Oh man, I know. I guess I understand why he might do that now (okay, not really, but what am I gonna do about it?) but I'm not worried about it anymore, haha. Good luck with your fish! :-D

Actually, my waters been at about a steady 80F but today I noticed it was up to 82F!! :shock: I've been keeping an eye on it but gosh darn it, it was doing such a good job of staying steady.


----------



## myexplodingcat (Apr 9, 2014)

fauness said:


> Maybe my betta is a little bit weaker than yours, then, as he gets blown around whenever he gets close to it. :-? In any case, I bought aquarium foam and a larger silk plant. Baffled the filter and placed the plant in front of it to break up the current as much as possible.

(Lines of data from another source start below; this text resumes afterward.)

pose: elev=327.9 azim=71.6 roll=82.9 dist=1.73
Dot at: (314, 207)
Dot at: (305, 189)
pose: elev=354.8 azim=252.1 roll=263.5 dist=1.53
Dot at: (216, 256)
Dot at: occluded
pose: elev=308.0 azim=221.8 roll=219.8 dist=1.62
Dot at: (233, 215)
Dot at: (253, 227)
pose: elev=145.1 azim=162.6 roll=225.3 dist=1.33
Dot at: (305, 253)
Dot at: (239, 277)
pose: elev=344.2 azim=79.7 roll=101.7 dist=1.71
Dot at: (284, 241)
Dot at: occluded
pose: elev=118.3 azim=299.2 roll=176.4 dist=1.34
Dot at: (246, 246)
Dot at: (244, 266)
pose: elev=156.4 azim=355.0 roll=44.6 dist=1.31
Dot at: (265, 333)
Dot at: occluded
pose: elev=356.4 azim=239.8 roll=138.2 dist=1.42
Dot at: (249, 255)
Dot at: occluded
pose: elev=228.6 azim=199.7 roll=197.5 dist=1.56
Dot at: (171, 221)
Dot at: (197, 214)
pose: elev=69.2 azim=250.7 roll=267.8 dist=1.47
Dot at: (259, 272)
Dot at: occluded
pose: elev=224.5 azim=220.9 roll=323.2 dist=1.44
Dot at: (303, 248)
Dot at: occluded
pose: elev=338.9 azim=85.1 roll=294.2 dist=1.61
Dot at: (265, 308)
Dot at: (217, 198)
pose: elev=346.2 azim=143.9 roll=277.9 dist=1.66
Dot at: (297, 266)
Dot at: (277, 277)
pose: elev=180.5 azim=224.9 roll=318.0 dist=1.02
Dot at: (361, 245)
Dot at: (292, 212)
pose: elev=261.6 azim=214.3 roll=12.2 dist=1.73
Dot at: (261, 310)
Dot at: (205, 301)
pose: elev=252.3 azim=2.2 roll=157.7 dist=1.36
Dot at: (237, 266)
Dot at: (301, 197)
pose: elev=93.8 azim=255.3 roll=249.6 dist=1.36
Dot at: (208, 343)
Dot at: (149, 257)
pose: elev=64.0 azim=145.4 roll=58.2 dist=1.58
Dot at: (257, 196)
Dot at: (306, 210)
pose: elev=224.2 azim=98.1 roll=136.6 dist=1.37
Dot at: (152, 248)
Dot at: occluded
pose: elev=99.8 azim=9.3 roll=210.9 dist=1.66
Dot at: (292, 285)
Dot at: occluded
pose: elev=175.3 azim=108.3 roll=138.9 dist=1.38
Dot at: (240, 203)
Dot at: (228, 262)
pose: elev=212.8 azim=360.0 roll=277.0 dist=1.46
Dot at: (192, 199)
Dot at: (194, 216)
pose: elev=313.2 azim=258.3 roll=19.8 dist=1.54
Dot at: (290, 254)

Still not perfect but better.


My betta likes letting the filter current push him around and enjoys snuggling up against the intake to "suction-massage" his fins. He just really likes his filter. I don't know why.

One time I tried taking it out to get more light for the plants. The way it's designed, it wasn't doing a whole lot anyway. But Felix vehemently let me know that he wanted it back. After I took it out, he started flaring at the spot where it had been, glaring at me, refusing to eat, and then finally biting his fins. I put it back before the day was over.

Fish: 1
Me: 0

Fish aren't supposed to be smart enough to be that opinionated... :shock2:


----------



## LadySoren (May 11, 2014)

Heh ^


----------